MERKEL: Es läßt sich so leicht vom Verordnungsgestrüpp reden. Welche wollen Sie denn so einfach mal streichen? Aber natürlich halte ich es auch für richtig, in der Umweltpolitik ein paar wenige, überschaubare Ziele zu definieren. Zunächst mal müssen wir unsere Atmosphäre schützen, Stichworte sind FCKW, Ozon und Klima. Die Bundesregierung hat gesagt: Europaweit soll eine Kohlendioxidbesteuerung eingeführt werden. Es nützt uns nichts, wenn alle Zementwerke nach Polen und in die Niederlande gehen. Nur eine CO2-Besteuerung ist zur Zeit in Europa nicht erreichbar.

BODE: Wenn die Bundesregierung sich für eine Energiesteuer so ins Zeug legen würde wie für das Reinheitsgebot deutscher Biere, dann wäre schon viel gewonnen.

MERKEL: Ein deutscher Alleingang nutzt niemandem, und ich muß im Gegensatz zu Ihnen Mehrheiten schaffen.

BODE: Sie setzen sich doch für vieles gar nicht erst ein.

MERKEL: Damit machen Sie es sich sehr einfach. Ich muß Kompromisse suchen, Interessen ausgleichen.

BODE: Die Umweltpolitik wird heutzutage vom Forschungs-, Wirtschafts-, Verkehrs- und Finanzminister gemacht.

MERKEL: Na klar. Ich werde Sie an Ihre Verbündeten bei Gelegenheit erinnern. Wir sollten wieder sachlich werden: Im neuesten Worldwatch-Bericht kommt Deutschland in Sachen Klimaschutz relativ gut weg. Auch der World Wide Fund for Nature hat uns gerade gelobt als eines der führenden Länder in der Klimapolitik.

BODE: Deutschland hatte sich 1992 beim Weltklimagipfel in Rio de Janeiro als Vorreiter in der internationalen Umweltpolitik profiliert. Mittlerweile wird im Ausland klar, daß die Bundesrepublik nicht mehr als Durchschnitt ist und die Bundesregierung ihr damaliges Versprechen, die CO2-Emission bis zum Jahr 2005 um 25 Prozent zu reduzieren, nicht einhalten wird.
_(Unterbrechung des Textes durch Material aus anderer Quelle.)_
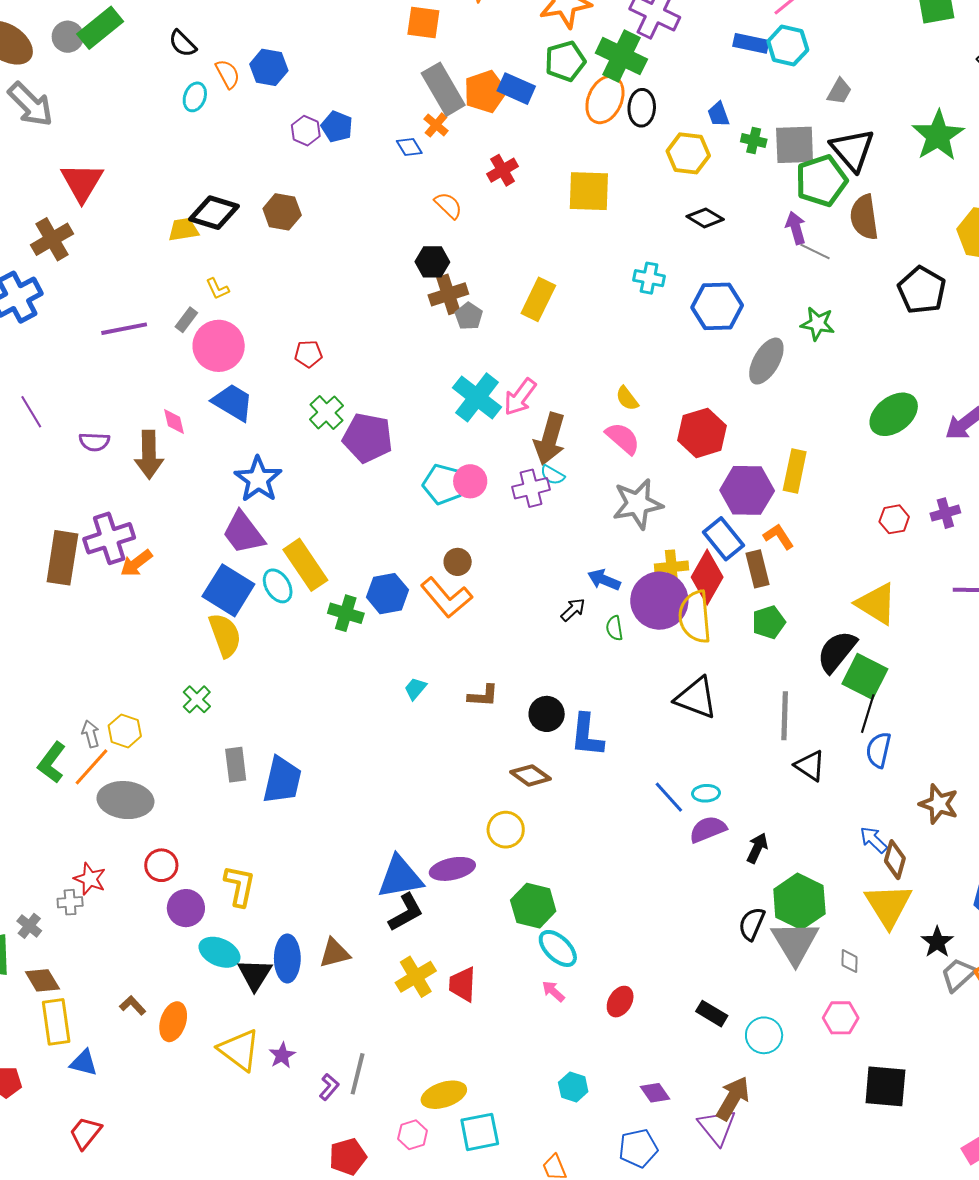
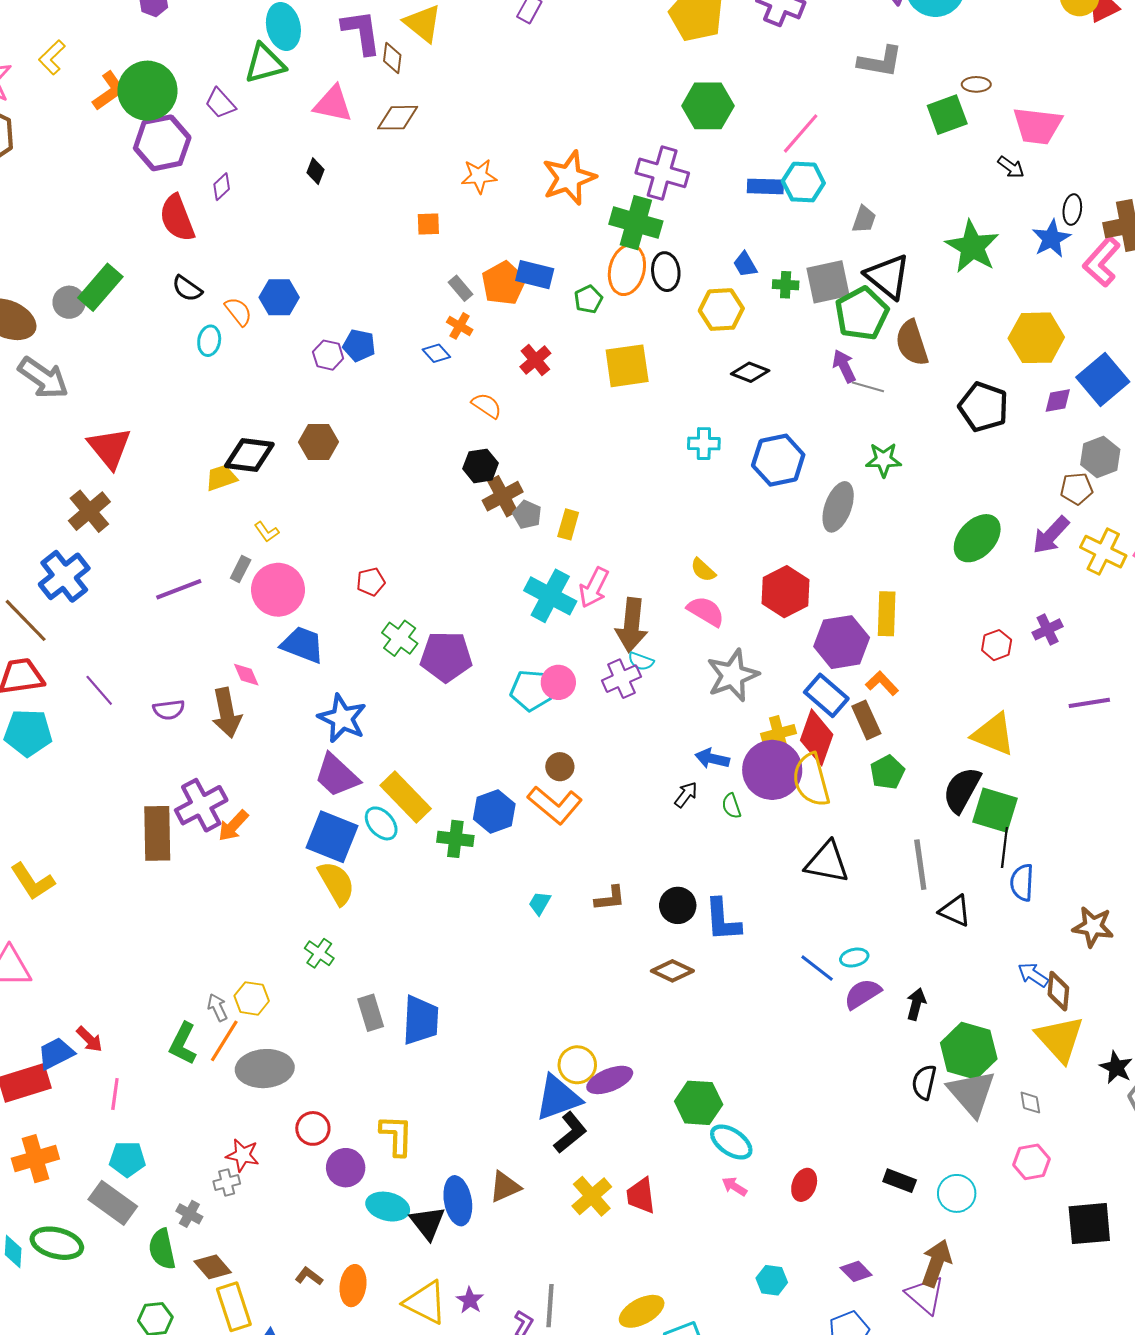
orange square: (423, 22) -> (428, 224), size x0.7
green pentagon: (565, 61) -> (588, 299), moved, size x0.7
gray rectangle: (443, 89) -> (460, 288), size x0.5
yellow rectangle: (538, 299) -> (568, 524), moved, size x0.7
yellow circle: (506, 830) -> (577, 1065), moved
MERKEL: Das ist eine Unterstellung. Gewiß, wir müssen mehr machen. Deshalb wird die Bundesregierung auch bis Mitte des Jahres ein Szenario vorlegen, mit welchen zusätzlichen Maßnahmen wir die noch fehlenden acht Prozent CO2-Reduzierung erreichen werden. Das können marktwirtschaftliche Anreize, Selbstverpflichtungen der Industrie oder auch ordnungsrechtliche Schritte sein.
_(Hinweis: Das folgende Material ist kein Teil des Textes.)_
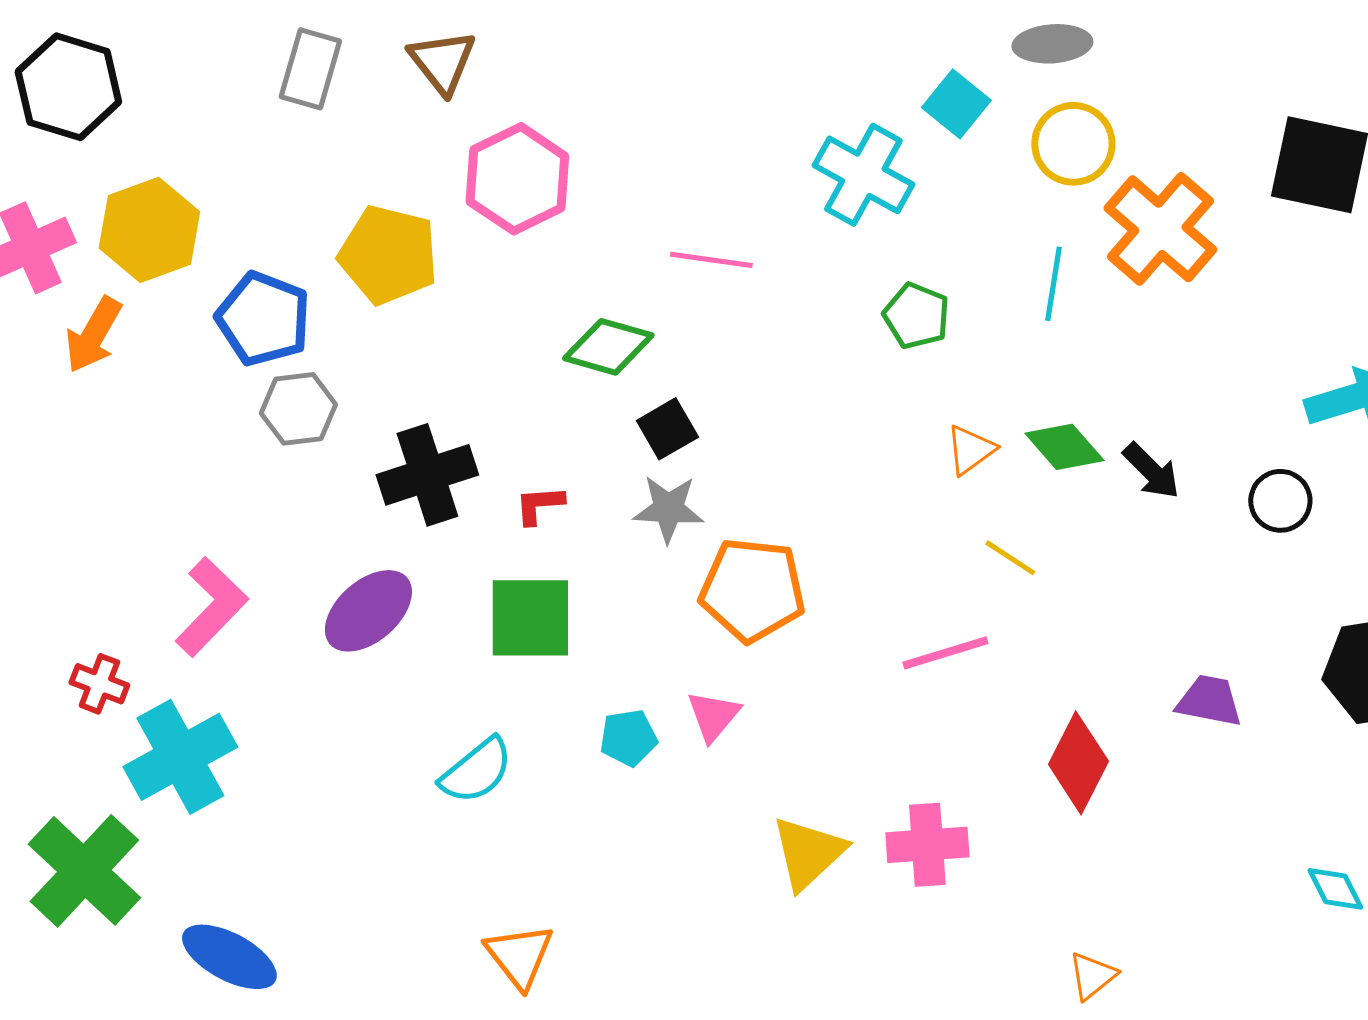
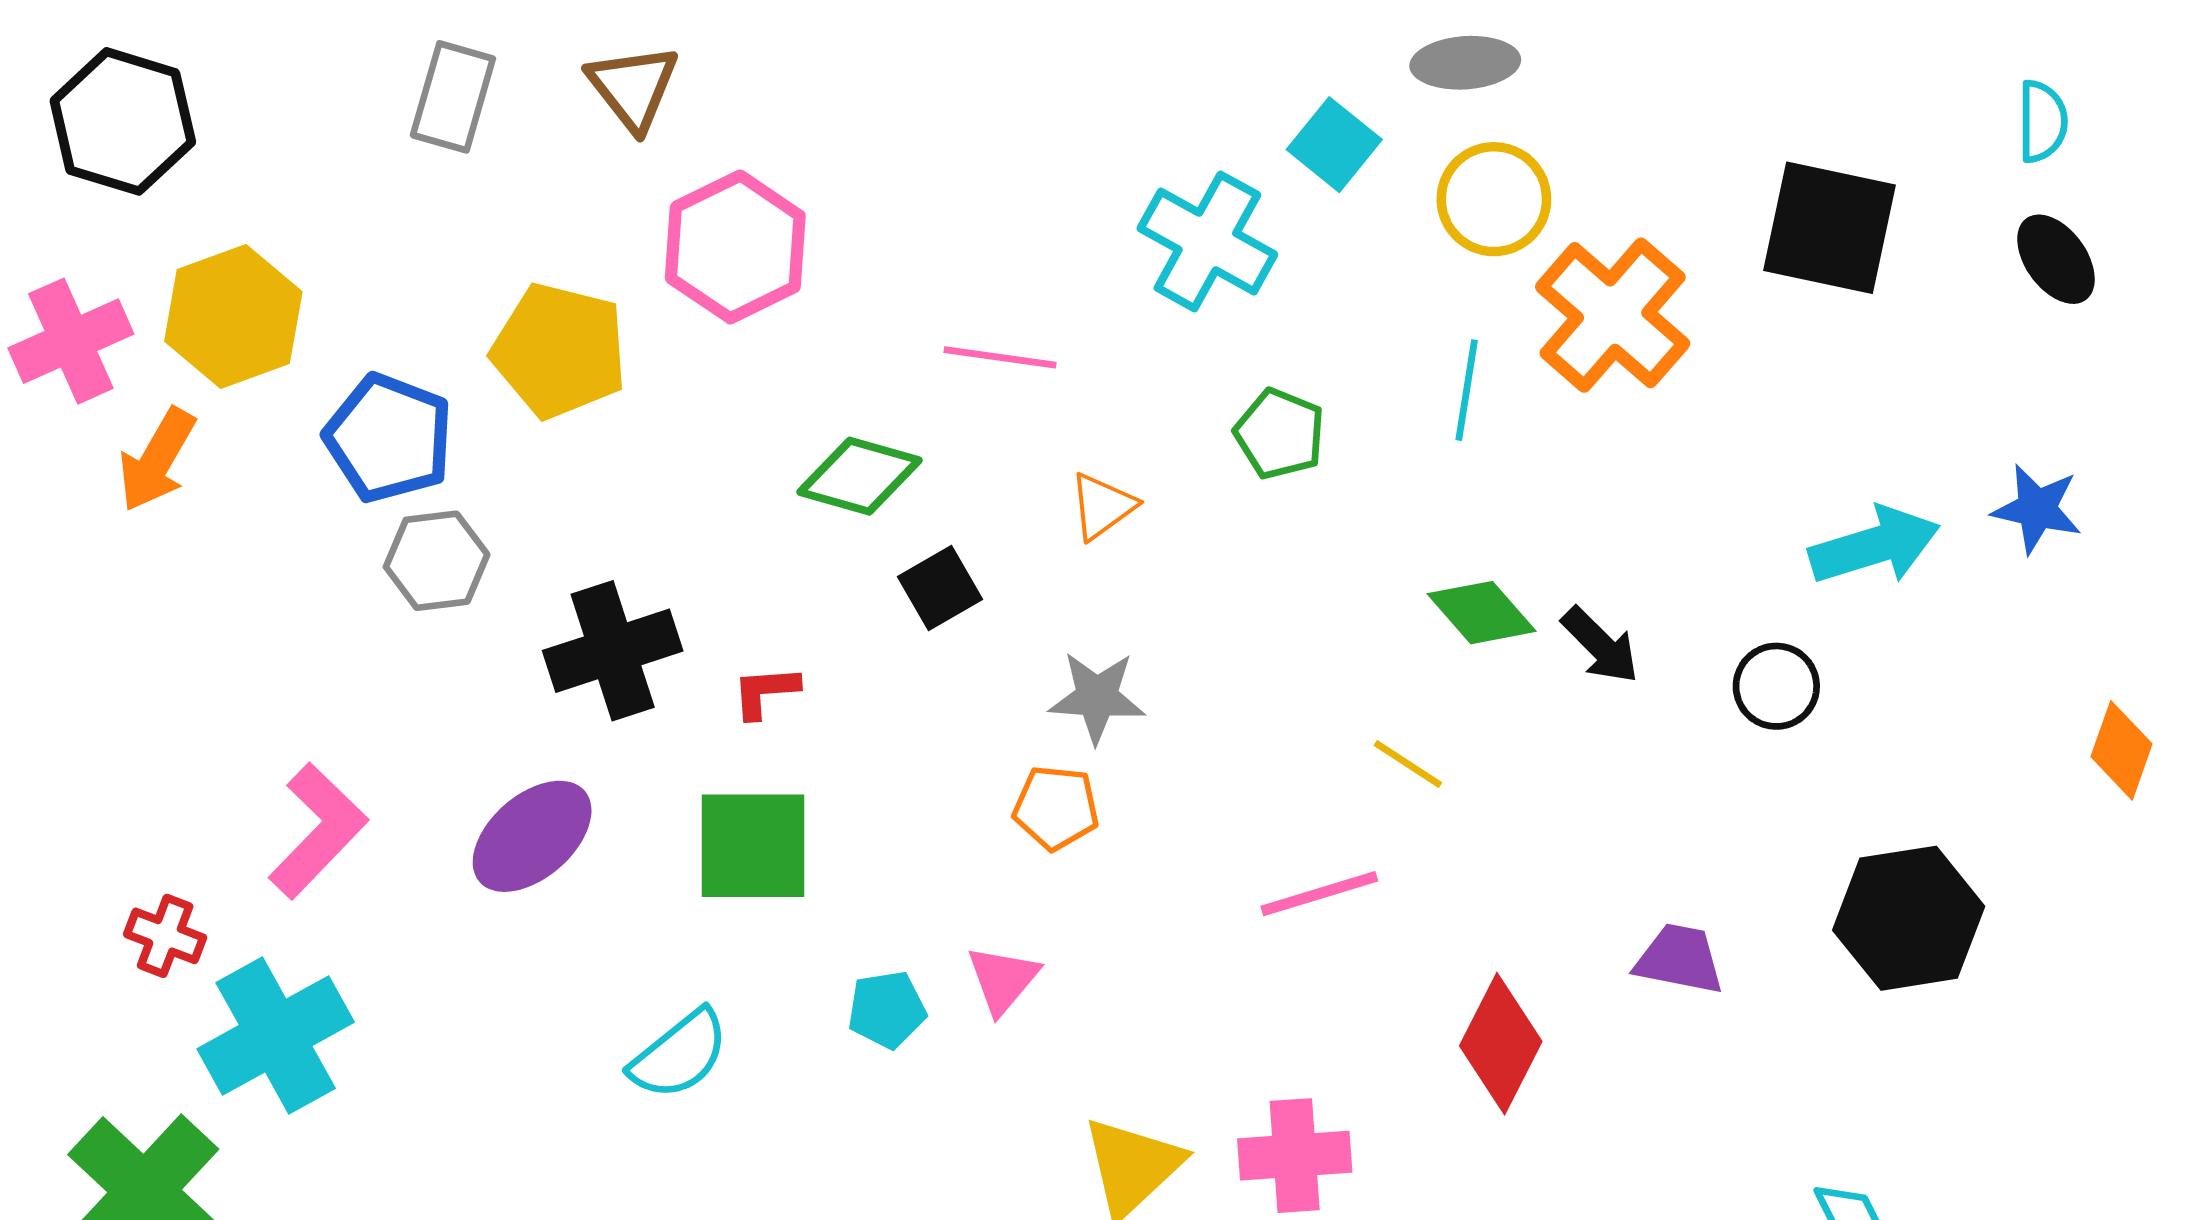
orange triangle: (970, 450) -> (1102, 506), moved
gray star: (668, 509) -> (1097, 697), moved
orange pentagon: (752, 590) -> (1056, 808), size x0.6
BODE: Wenn Sie weiter die Wünsche der Automobilindustrie erfüllen, kommen wir ökologisch nicht voran. Solange Sie in Brüssel nicht dafür kämpfen, daß der durchschnittliche Verbrauch aller verkauften Autos im Jahre 2005 bei drei Litern liegt, haben wir ein Problem. Der Verkehrssektor wird der allergrößte CO2-Produzent - aber Sie machen da nichts.

MERKEL: Was die CO2-Reduzierung angeht, stellt der Verkehr das größte Problem dar. Darin stimme ich mit Ihnen überein. Ich habe der Automobilindustrie - da gab es viel Ärger - die Verpflichtung abgehandelt, den CO2-Ausstoß bis 2005 um 25 Prozent zu vermindern. Das sind konkrete Schritte nach vorn.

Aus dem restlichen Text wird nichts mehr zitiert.